**** Data lines ****
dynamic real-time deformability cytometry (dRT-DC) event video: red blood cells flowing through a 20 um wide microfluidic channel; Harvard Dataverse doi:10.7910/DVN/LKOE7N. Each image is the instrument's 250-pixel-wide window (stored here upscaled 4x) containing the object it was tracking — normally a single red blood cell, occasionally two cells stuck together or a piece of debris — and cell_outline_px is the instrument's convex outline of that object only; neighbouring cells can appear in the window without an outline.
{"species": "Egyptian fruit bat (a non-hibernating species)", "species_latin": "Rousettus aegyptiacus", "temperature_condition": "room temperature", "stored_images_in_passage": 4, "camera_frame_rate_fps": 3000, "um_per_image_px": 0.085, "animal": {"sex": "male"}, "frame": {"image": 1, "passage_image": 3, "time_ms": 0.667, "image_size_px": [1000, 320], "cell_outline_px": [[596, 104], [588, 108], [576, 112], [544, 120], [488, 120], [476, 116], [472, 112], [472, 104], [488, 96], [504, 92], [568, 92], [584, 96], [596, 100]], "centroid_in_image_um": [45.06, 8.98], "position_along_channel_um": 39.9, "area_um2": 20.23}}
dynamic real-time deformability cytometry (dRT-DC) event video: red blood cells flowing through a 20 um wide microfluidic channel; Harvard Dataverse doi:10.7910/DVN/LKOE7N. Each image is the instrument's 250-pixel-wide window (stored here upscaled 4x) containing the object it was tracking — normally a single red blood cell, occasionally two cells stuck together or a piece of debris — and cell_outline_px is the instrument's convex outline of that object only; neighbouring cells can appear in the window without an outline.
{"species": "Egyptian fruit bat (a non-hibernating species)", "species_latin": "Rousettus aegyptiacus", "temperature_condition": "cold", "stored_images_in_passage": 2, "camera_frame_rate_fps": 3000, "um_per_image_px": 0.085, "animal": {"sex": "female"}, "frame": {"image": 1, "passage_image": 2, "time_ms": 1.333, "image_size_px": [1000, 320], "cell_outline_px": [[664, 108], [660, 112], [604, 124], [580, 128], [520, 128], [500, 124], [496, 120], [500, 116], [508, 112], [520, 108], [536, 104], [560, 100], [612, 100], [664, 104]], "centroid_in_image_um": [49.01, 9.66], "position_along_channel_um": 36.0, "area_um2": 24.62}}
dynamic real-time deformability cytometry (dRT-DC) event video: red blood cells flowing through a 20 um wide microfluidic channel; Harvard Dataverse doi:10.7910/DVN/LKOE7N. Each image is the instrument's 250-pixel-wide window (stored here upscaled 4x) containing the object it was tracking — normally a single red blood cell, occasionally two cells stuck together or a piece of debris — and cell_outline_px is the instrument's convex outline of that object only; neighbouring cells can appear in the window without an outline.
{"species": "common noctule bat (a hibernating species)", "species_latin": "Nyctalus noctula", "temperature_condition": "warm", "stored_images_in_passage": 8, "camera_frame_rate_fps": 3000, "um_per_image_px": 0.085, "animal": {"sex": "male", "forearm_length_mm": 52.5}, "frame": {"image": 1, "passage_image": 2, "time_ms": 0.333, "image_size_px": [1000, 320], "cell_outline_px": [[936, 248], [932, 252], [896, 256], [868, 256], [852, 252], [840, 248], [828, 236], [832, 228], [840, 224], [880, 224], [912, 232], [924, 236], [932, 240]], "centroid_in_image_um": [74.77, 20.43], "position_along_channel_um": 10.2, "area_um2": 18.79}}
****
* _What you will do_
Restate the data above exactly, keeping each word as it stands.

* _Answer_
dynamic real-time deformability cytometry (dRT-DC) event video: red blood cells flowing through a 20 um wide microfluidic channel; Harvard Dataverse doi:10.7910/DVN/LKOE7N. Each image is the instrument's 250-pixel-wide window (stored here upscaled 4x) containing the object it was tracking — normally a single red blood cell, occasionally two cells stuck together or a piece of debris — and cell_outline_px is the instrument's convex outline of that object only; neighbouring cells can appear in the window without an outline.
{"species": "Egyptian fruit bat (a non-hibernating species)", "species_latin": "Rousettus aegyptiacus", "temperature_condition": "room temperature", "stored_images_in_passage": 4, "camera_frame_rate_fps": 3000, "um_per_image_px": 0.085, "animal": {"sex": "male"}, "frame": {"image": 1, "passage_image": 3, "time_ms": 0.667, "image_size_px": [1000, 320], "cell_outline_px": [[596, 104], [588, 108], [576, 112], [544, 120], [488, 120], [476, 116], [472, 112], [472, 104], [488, 96], [504, 92], [568, 92], [584, 96], [596, 100]], "centroid_in_image_um": [45.06, 8.98], "position_along_channel_um": 39.9, "area_um2": 20.23}}
dynamic real-time deformability cytometry (dRT-DC) event video: red blood cells flowing through a 20 um wide microfluidic channel; Harvard Dataverse doi:10.7910/DVN/LKOE7N. Each image is the instrument's 250-pixel-wide window (stored here upscaled 4x) containing the object it was tracking — normally a single red blood cell, occasionally two cells stuck together or a piece of debris — and cell_outline_px is the instrument's convex outline of that object only; neighbouring cells can appear in the window without an outline.
{"species": "Egyptian fruit bat (a non-hibernating species)", "species_latin": "Rousettus aegyptiacus", "temperature_condition": "cold", "stored_images_in_passage": 2, "camera_frame_rate_fps": 3000, "um_per_image_px": 0.085, "animal": {"sex": "female"}, "frame": {"image": 1, "passage_image": 2, "time_ms": 1.333, "image_size_px": [1000, 320], "cell_outline_px": [[664, 108], [660, 112], [604, 124], [580, 128], [520, 128], [500, 124], [496, 120], [500, 116], [508, 112], [520, 108], [536, 104], [560, 100], [612, 100], [664, 104]], "centroid_in_image_um": [49.01, 9.66], "position_along_channel_um": 36.0, "area_um2": 24.62}}
dynamic real-time deformability cytometry (dRT-DC) event video: red blood cells flowing through a 20 um wide microfluidic channel; Harvard Dataverse doi:10.7910/DVN/LKOE7N. Each image is the instrument's 250-pixel-wide window (stored here upscaled 4x) containing the object it was tracking — normally a single red blood cell, occasionally two cells stuck together or a piece of debris — and cell_outline_px is the instrument's convex outline of that object only; neighbouring cells can appear in the window without an outline.
{"species": "common noctule bat (a hibernating species)", "species_latin": "Nyctalus noctula", "temperature_condition": "warm", "stored_images_in_passage": 8, "camera_frame_rate_fps": 3000, "um_per_image_px": 0.085, "animal": {"sex": "male", "forearm_length_mm": 52.5}, "frame": {"image": 1, "passage_image": 2, "time_ms": 0.333, "image_size_px": [1000, 320], "cell_outline_px": [[936, 248], [932, 252], [896, 256], [868, 256], [852, 252], [840, 248], [828, 236], [832, 228], [840, 224], [880, 224], [912, 232], [924, 236], [932, 240]], "centroid_in_image_um": [74.77, 20.43], "position_along_channel_um": 10.2, "area_um2": 18.79}}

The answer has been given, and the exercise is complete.